(TEXT)

All in good fun and a pleasant warm-up for whatever skullduggery Thursday brings to the solving party.

Tita 8:41 AM  

Had fun with this one!
Sussed the theme early – maybe since my car has runflats instead of a Spare T-I-R-E!

Also cause I get to name drop – one of TANYA Tucker’s biggest hits was written by next door neighbor. Anyone remember this crossover hit?
San Antonio Stroll

Also liked NORUSH & LAG, Drop TROU crossing ENDUP

@Chefwen - I also wanted my sheep in leas, but though I owned a 1960 MG, never considered it, popping GTS in off the bat...

Thought Polonius was in northern France, having visited Arras, a city beautifully recovered from WWI devastation.
Now I learn that it also is a tapestry or backdrop.

jesser 8:52 AM  

59D ruined it for me.

Only writeover was OeST before OAST at 34A.

At 6D, I wanted guy Clark. Helluva lot more talent but way too few letters.

I give this puzzle a C MINOS.

retired_chemist 8:53 AM  

Fun. Not memorable. Had ZAK (Efron)/WILKO, so finished with an error. I knew better on the latter.

34A was VATS, 70A was a WTF but with easy crosses, and the Spanish crossing was no problem.

Thanks, Mr. Handman.

Jp 9:09 AM  

I liked the theme and unlike Rex I thought the answers were "winners". What answers would I have qualified as winners? Just asking.
I have a problem with seeing so many pop culture answers in one puzzle though whether I know the answers or not. PONZI, ENIAC, WILCO, NILLA, ZAC just in one corner. Needed google to get me out of personal natiks in the NW and SE corners. Never heard of WILCO so had PENS in 1A.

(End TEXT)

- **TASK PROMPT**:
Retype the passage of the crossword comments above starting at "jesser 8:52 AM" and ending at "puzzle a C MINOS.".

(DATASET ENTRIES)

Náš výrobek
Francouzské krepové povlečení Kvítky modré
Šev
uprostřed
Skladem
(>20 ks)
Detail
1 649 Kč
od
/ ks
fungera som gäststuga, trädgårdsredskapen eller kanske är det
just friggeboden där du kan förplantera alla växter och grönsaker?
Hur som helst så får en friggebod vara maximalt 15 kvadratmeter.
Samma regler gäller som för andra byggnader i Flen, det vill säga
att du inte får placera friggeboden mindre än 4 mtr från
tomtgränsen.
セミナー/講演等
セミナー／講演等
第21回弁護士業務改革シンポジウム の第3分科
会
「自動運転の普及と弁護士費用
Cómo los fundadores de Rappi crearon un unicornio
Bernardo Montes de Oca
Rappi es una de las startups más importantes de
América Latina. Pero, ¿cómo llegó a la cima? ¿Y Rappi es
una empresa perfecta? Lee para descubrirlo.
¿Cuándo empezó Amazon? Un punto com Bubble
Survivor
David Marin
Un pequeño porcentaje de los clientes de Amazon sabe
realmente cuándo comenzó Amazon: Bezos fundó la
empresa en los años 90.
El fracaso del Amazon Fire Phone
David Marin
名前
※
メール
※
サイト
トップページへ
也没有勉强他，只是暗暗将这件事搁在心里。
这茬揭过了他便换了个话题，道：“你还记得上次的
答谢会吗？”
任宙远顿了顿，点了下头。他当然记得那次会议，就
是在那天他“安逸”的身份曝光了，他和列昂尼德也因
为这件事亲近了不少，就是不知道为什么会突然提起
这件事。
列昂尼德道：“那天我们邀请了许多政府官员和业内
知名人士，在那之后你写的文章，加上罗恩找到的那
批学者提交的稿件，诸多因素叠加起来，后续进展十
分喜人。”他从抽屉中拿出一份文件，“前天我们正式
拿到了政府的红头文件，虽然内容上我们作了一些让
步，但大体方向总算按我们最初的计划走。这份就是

(End DATASET ENTRIES)

- **RESULT OF THE EXERCISE**:
jesser 8:52 AM  

59D ruined it for me.

Only writeover was OeST before OAST at 34A.

At 6D, I wanted guy Clark. Helluva lot more talent but way too few letters.

I give this puzzle a C MINOS.